Isn't this overkill for ML experiments?

For a solo Kaggle notebook, yes — skip it. For a team shipping AI features to production, no. Silent threshold lowering is the #1 failure mode of internal ML teams we have talked to: not malice, just pressure.

One falsify lock takes three seconds. One undetected regression that ships because the bar quietly moved costs weeks of recovery. The math favors the lock.

Why stdlib + pyyaml? Why not Pydantic / attrs?

Zero runtime dependency surface on the hash path means zero supply-chain risk on the invariant that matters most. pyyaml is load-bearing for canonical serialization, pinned, and widely audited.

Everything else is stdlib on purpose. A poisoned Pydantic release could silently break canonicalization; we prefer a smaller attack surface to a prettier type decorator. See ADVERSARIAL.md "Supply-chain compromise".

How do you handle stochastic metrics (e.g., LLM output drift)?

Three tactics, in order of preference.

  1. Seed the metric. Any function that accepts random_state should receive one; make it part of the spec so it hashes.
  2. Use falsify replay --tolerance 1e-9 (or looser) to allow bounded numerical drift between record and replay.
  3. For unavoidable LLM variance, don't claim raw outputs — claim an agreement rate against a calibrated judge. The llm-judge template in falsify init --template llm-judge demonstrates.

Raw LLM output equality is not a claim; agreement rate is.

What prevents me from just deleting .falsify/?

Nothing at the filesystem layer. Falsify is a discipline tool, not a zero-trust system — a determined adversary with rm -rf will win.

The answer is git. Commit .falsify/*/spec.yaml, spec.lock.json, and verdict.json (only runs/ is .gitignored). The audit trail is only as durable as version control — which, for an engineering team, is plenty.

Is the SHA-256 hash overkill?

No. SHA-256 costs under a millisecond on any spec a human would write, and its collision resistance (~2^128 chosen-target work) puts tampering outside any realistic adversary's budget.

A weaker hash would buy nothing and cost future-proofing. The formal threat model is in ADVERSARIAL.md "Hash collision".

Why not put all this in one YAML schema + a GitHub Action?

The schema alone doesn't gate runs — YAML validators are happy with any well-formed file. The Action alone doesn't give you falsify why, falsify trend, or the local commit-msg guard that fires before CI even sees the commit.

The CLI is the primary surface. The schema and the shipped .github/workflows/falsify.yml are derivatives that fall out of it — not substitutes for it.

What about Bayesian stopping rules?

Planned for 0.3.0. See ROADMAP.md. Current stopping-rule support is fixed-n plus manual review, which is adequate for pre-registration discipline: a sample size is declared in the spec, hashed with the rest, and cannot drift post-hoc.

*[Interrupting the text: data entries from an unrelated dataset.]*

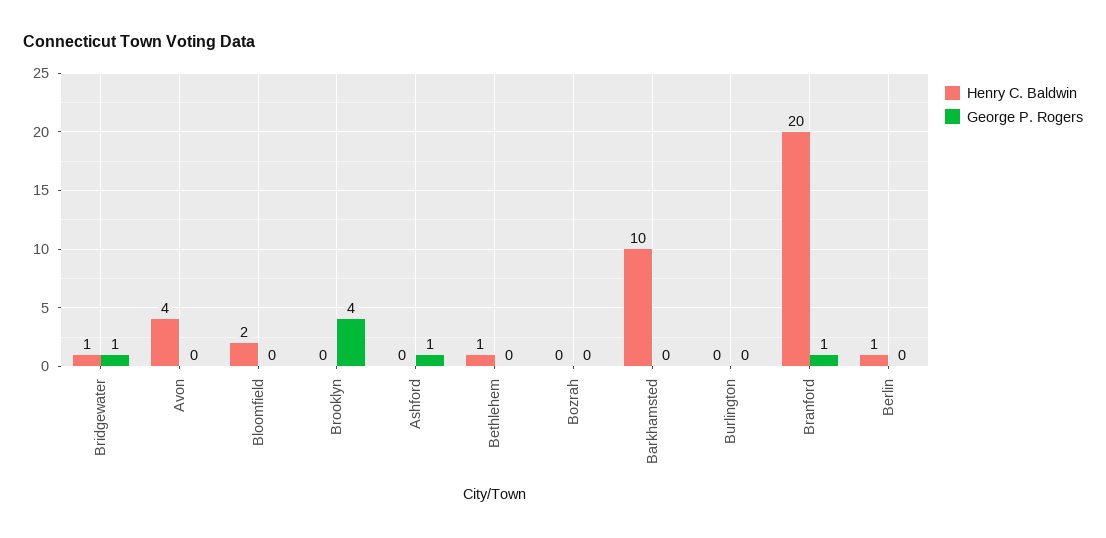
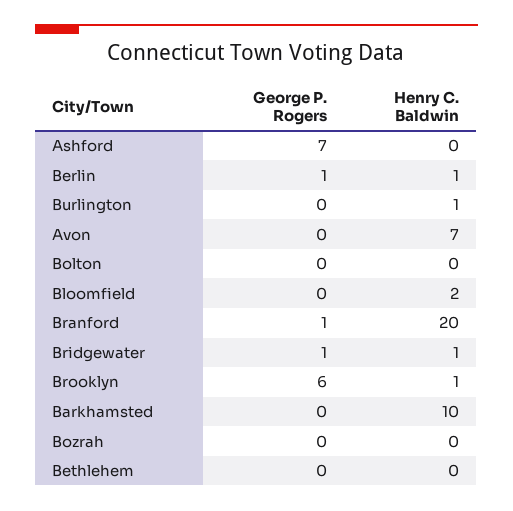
  {
    "Henry C. Baldwin": {
      "Bridgewater": 1,
-     "Avon": 4,
+     "Avon": 7,
      "Bloomfield": 2,
-     "Brooklyn": 0,
+     "Brooklyn": 1,
      "Ashford": 0,
-     "Bethlehem": 1,
+     "Bethlehem": 0,
      "Bozrah": 0,
      "Barkhamsted": 10,
-     "Burlington": 0,
+     "Burlington": 1,
      "Branford": 20,
-     "Berlin": 1
+     "Berlin": 1,
+     "Bolton": 0
    },
    "George P. Rogers": {
      "Bridgewater": 1,
      "Avon": 0,
      "Bloomfield": 0,
-     "Brooklyn": 4,
+     "Brooklyn": 6,
-     "Ashford": 1,
+     "Ashford": 7,
      "Bethlehem": 0,
      "Bozrah": 0,
      "Barkhamsted": 0,
      "Burlington": 0,
      "Branford": 1,
-     "Berlin": 0
+     "Berlin": 1,
+     "Bolton": 0
    }
  }

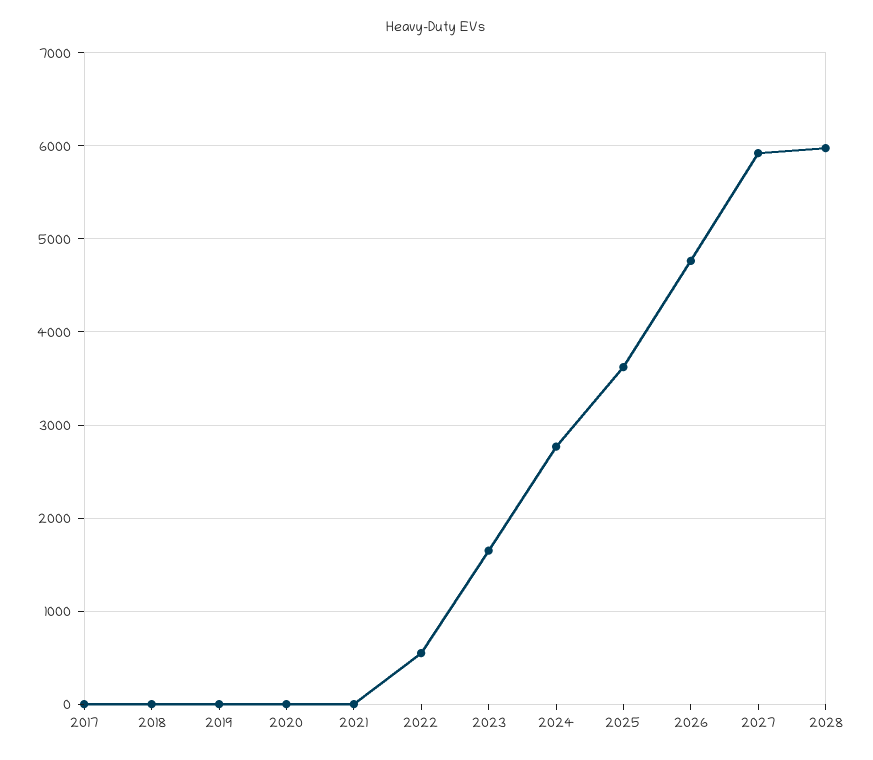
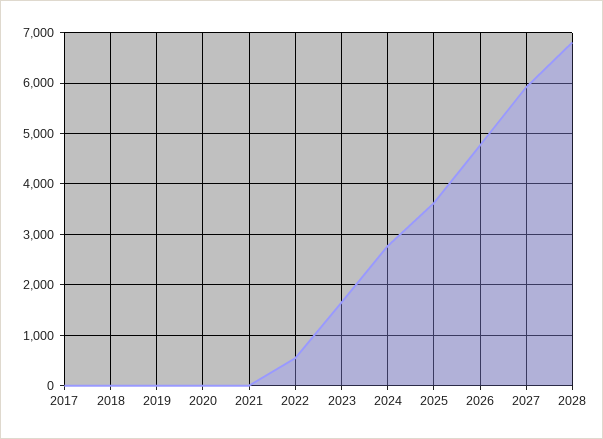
  {
    "2017": 0,
    "2018": 0,
    "2019": 0,
    "2020": 0,
    "2021": 0,
    "2022": 500,
    "2023": 1700,
    "2024": 2800,
    "2025": 3600,
    "2026": 4800,
    "2027": 5900,
-   "2028": 6000
+   "2028": 6800
  }

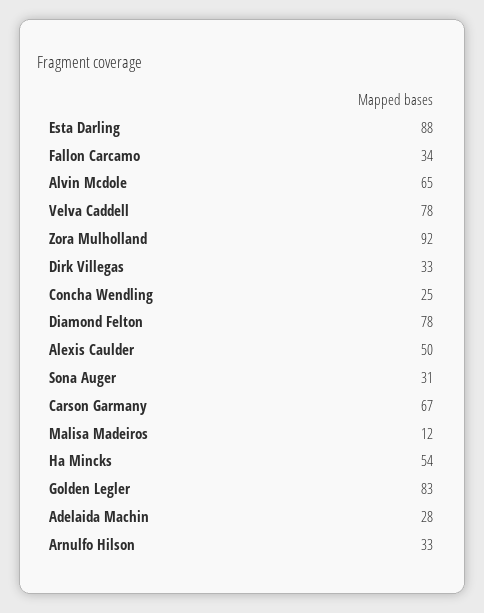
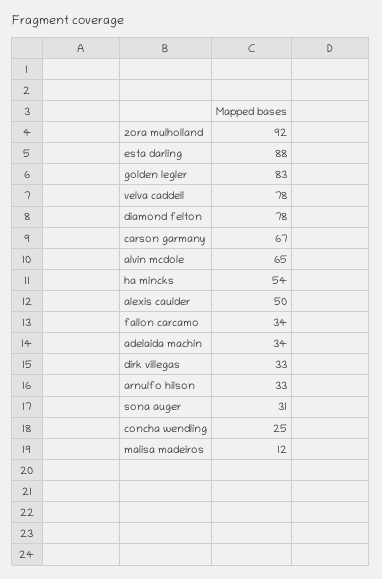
  {
    "Esta Darling": 88,
    "Fallon Carcamo": 34,
    "Alvin Mcdole": 65,
    "Velva Caddell": 78,
    "Zora Mulholland": 92,
    "Dirk Villegas": 33,
    "Concha Wendling": 25,
    "Diamond Felton": 78,
    "Alexis Caulder": 50,
    "Sona Auger": 31,
    "Carson Garmany": 67,
    "Malisa Madeiros": 12,
    "Ha Mincks": 54,
    "Golden Legler": 83,
-   "Adelaida Machin": 28,
+   "Adelaida Machin": 34,
    "Arnulfo Hilson": 33
  }

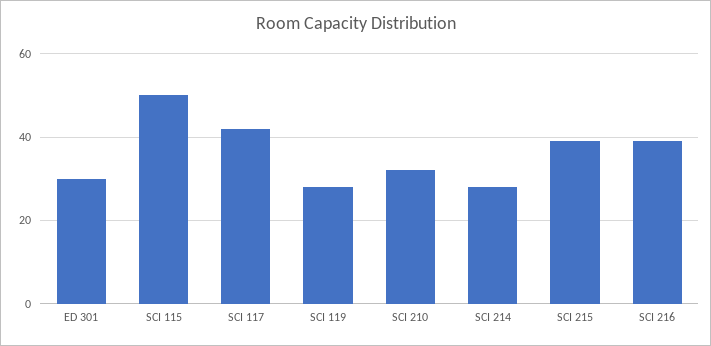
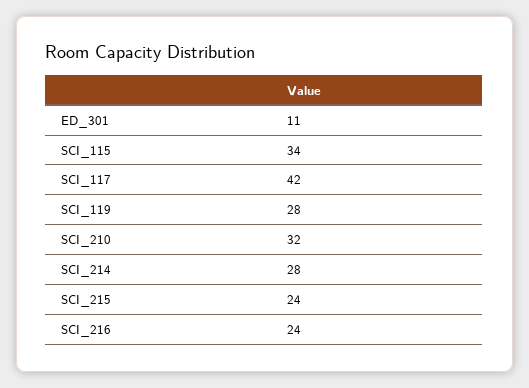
  {
-   "ED 301": 30,
+   "ED 301": 11,
-   "SCI 115": 50,
+   "SCI 115": 34,
    "SCI 117": 42,
    "SCI 119": 28,
    "SCI 210": 32,
    "SCI 214": 28,
-   "SCI 215": 40,
+   "SCI 215": 24,
-   "SCI 216": 40
+   "SCI 216": 24
  }

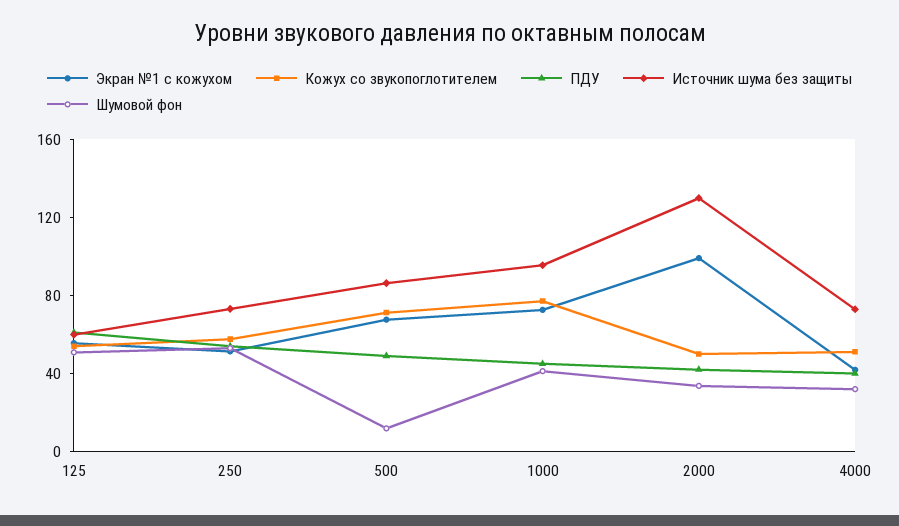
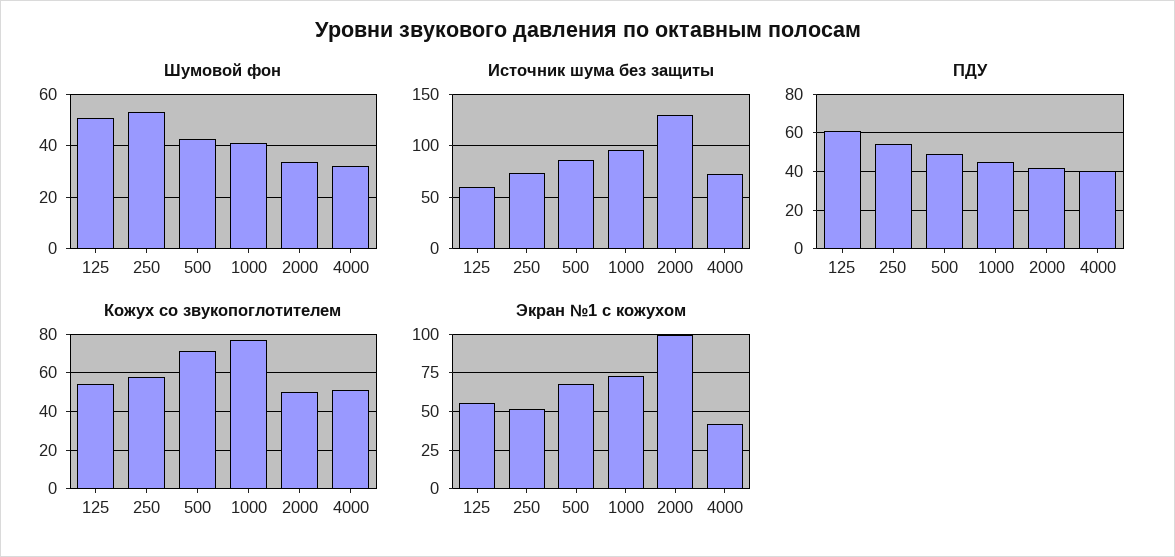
  {
    "Экран №1 с кожухом": {
      "125": 55,
      "250": 50,
      "500": 70,
      "1000": 75,
      "2000": 100,
      "4000": 40
    },
    "Кожух со звукопоглотителем": {
      "125": 55,
      "250": 60,
      "500": 70,
      "1000": 75,
      "2000": 50,
      "4000": 50
    },
    "ПДУ": {
      "125": 60,
      "250": 55,
      "500": 50,
      "1000": 45,
      "2000": 40,
      "4000": 40
    },
    "Источник шума без защиты": {
      "125": 60,
      "250": 70,
      "500": 90,
      "1000": 100,
      "2000": 130,
      "4000": 70
    },
    "Шумовой фон": {
      "125": 50,
      "250": 52.5,
-     "500": 10,
+     "500": 42.5,
      "1000": 40,
      "2000": 32.5,
      "4000": 32.5
    }
  }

Sequential and Bayesian rules add power but also add a larger specification surface; we chose to ship the fixed-n case cleanly before generalizing.

Can I use this for non-ML claims (e.g., API latency, p99 error rate)?

Yes. The latency template demonstrates — a (p99_ms, n_requests) tuple against a direction: below threshold. Any function returning (float, int) is a valid metric_fn.

Falsify is agnostic to domain. Accuracy, latency, calibration (Brier), agreement rate, AB-test delta, error-budget burn — all the same pipeline. See EXAMPLES.md for five worked claim types.

Why the unfriendly exit codes (0, 2, 3, 10, 11)?

They are the API. CI gating wants deterministic integer discrimination: exit 10 means "locked claim failed, block the merge"; exit 3 means "spec was tampered with since lock"; exit 11 means "commit message contradicts a FAIL verdict".

A shell one-liner can act on those without parsing JSON, which is the point. See CLAUDE.md Prime Directive and ARCHITECTURE.md "Why exit codes, not JSON-only output".

What if I'm wrong about my threshold?

Edit the spec, relock, re-run. That is the honest path:

# change threshold in .falsify/<name>/spec.yaml
falsify lock <name> --force
falsify run <name>
falsify verdict <name>

The --force re-lock produces a new hash and a visible audit entry; falsify export records it. The dishonest path — edit the spec without relocking — is blocked at run time by exit 3 (hash mismatch) and surfaced as STALE by falsify why.

Being wrong is cheap. Hiding that you were wrong is the expensive part, and that is what the hash chain prices in.